Exercise
Collect and copy out each line of the records below that contains the string "CENTRE".

Saved entries:
━━━━━━━━━━━━━━━━━━━━━━━━━━━━━━
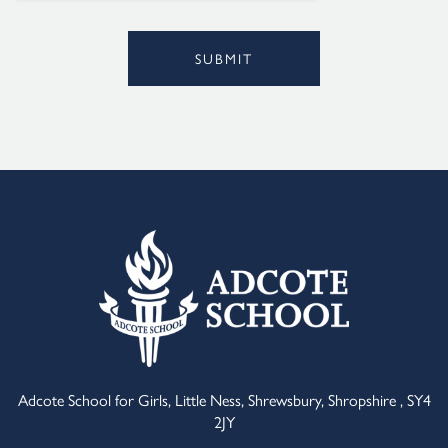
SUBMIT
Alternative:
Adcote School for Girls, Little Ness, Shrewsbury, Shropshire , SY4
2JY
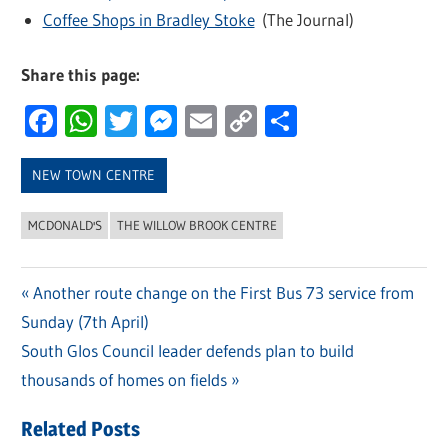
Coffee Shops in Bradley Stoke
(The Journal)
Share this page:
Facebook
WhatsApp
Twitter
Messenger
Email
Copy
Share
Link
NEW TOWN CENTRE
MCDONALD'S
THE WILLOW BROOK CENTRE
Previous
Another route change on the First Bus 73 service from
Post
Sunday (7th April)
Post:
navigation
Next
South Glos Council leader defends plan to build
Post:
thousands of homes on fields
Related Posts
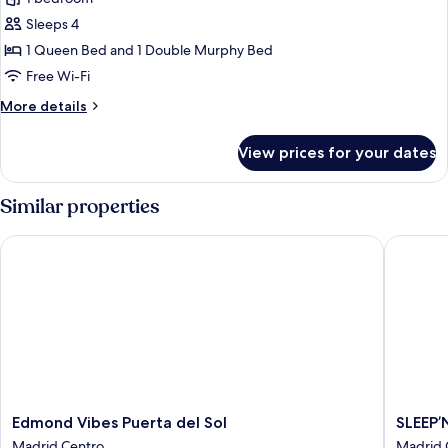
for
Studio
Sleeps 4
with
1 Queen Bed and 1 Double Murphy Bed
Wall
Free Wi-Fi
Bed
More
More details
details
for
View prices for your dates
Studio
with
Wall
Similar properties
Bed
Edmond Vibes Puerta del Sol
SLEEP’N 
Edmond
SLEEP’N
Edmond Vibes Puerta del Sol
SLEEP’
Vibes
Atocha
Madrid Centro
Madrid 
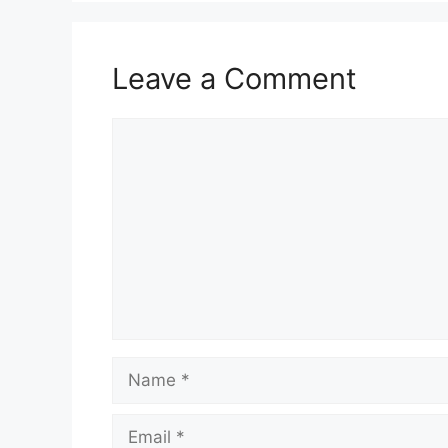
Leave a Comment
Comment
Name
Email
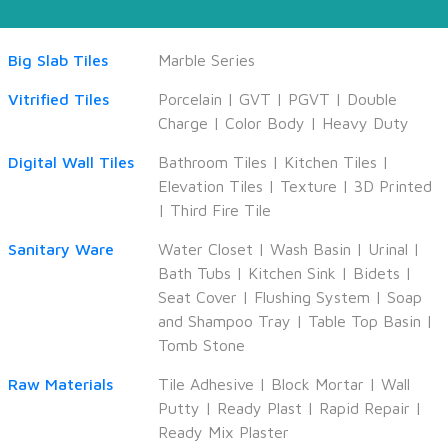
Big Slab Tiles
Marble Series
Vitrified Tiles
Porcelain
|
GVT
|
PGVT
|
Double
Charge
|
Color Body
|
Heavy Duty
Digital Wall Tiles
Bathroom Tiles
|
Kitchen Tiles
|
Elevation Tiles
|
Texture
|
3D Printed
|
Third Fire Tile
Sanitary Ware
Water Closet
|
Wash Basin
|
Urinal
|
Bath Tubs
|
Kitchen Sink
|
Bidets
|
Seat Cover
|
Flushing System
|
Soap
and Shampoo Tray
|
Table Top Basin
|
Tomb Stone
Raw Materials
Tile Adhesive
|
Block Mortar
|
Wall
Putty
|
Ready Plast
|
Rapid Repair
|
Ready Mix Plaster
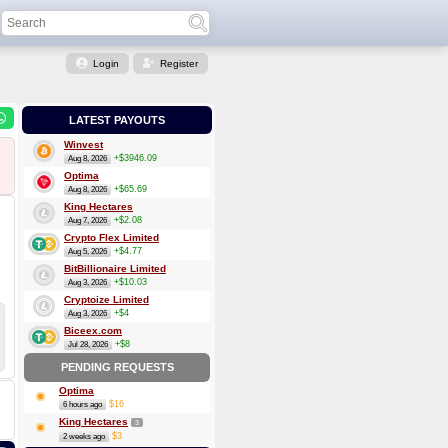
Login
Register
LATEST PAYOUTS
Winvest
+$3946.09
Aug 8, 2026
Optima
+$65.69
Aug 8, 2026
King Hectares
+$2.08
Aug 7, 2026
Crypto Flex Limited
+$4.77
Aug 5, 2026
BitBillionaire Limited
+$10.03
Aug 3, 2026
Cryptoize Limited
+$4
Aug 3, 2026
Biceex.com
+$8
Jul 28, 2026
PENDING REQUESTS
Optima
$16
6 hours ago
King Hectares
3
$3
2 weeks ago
━━━━━━━━━━━━━━━━━━━━━━━━━━━━━━
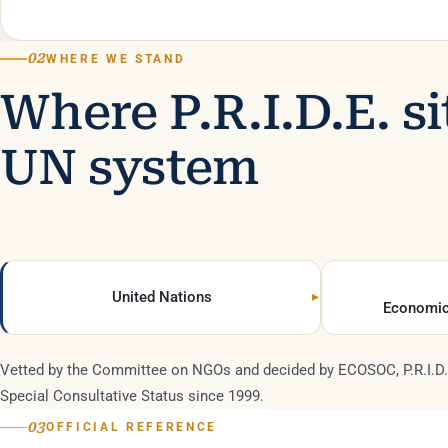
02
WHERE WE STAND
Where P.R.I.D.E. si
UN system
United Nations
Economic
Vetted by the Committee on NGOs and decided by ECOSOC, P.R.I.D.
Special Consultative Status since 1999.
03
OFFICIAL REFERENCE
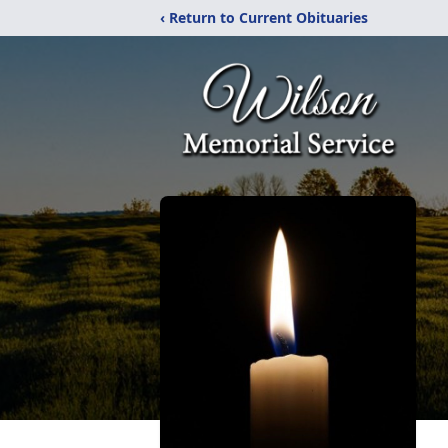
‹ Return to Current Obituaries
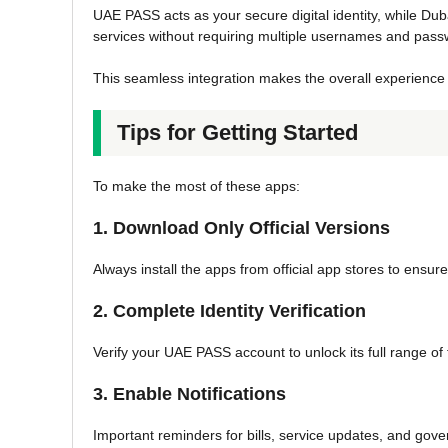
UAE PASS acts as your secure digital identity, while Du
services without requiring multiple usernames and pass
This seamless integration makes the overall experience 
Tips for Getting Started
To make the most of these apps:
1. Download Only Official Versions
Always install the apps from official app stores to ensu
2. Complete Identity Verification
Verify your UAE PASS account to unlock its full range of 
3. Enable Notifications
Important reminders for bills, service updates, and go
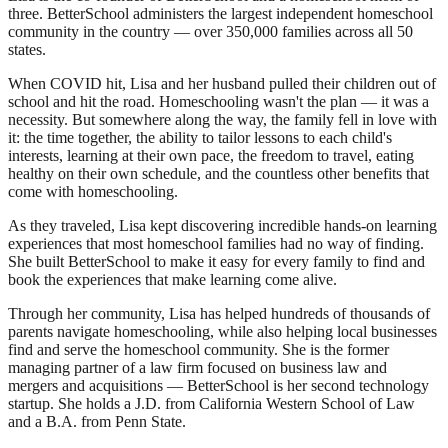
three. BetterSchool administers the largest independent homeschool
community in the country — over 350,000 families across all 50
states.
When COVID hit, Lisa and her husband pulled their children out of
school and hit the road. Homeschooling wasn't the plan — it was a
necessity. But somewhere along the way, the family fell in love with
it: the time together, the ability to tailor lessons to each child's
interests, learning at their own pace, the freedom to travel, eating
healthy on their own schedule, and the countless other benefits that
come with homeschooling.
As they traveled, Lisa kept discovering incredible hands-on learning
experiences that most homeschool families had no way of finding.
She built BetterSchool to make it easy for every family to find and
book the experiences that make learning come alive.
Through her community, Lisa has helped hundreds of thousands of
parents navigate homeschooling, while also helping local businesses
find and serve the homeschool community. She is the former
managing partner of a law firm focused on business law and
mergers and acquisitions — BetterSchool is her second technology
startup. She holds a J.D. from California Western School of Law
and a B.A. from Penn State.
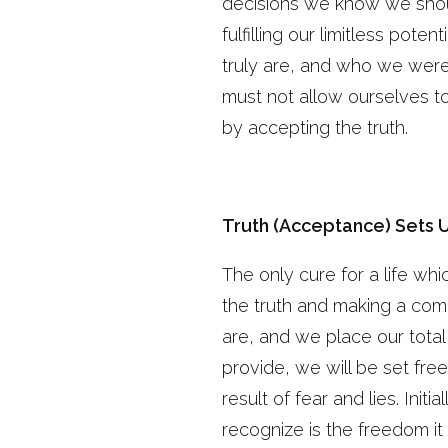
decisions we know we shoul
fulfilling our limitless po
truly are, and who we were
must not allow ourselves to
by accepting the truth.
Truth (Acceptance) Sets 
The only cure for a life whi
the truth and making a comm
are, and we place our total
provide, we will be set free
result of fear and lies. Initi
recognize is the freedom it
━━━━━━━━━━━━━━━━━━━━━━━━━━━━━━
Answer to this problem
NEW TOWN CENTRE
THE WILLOW BROOK CENTRE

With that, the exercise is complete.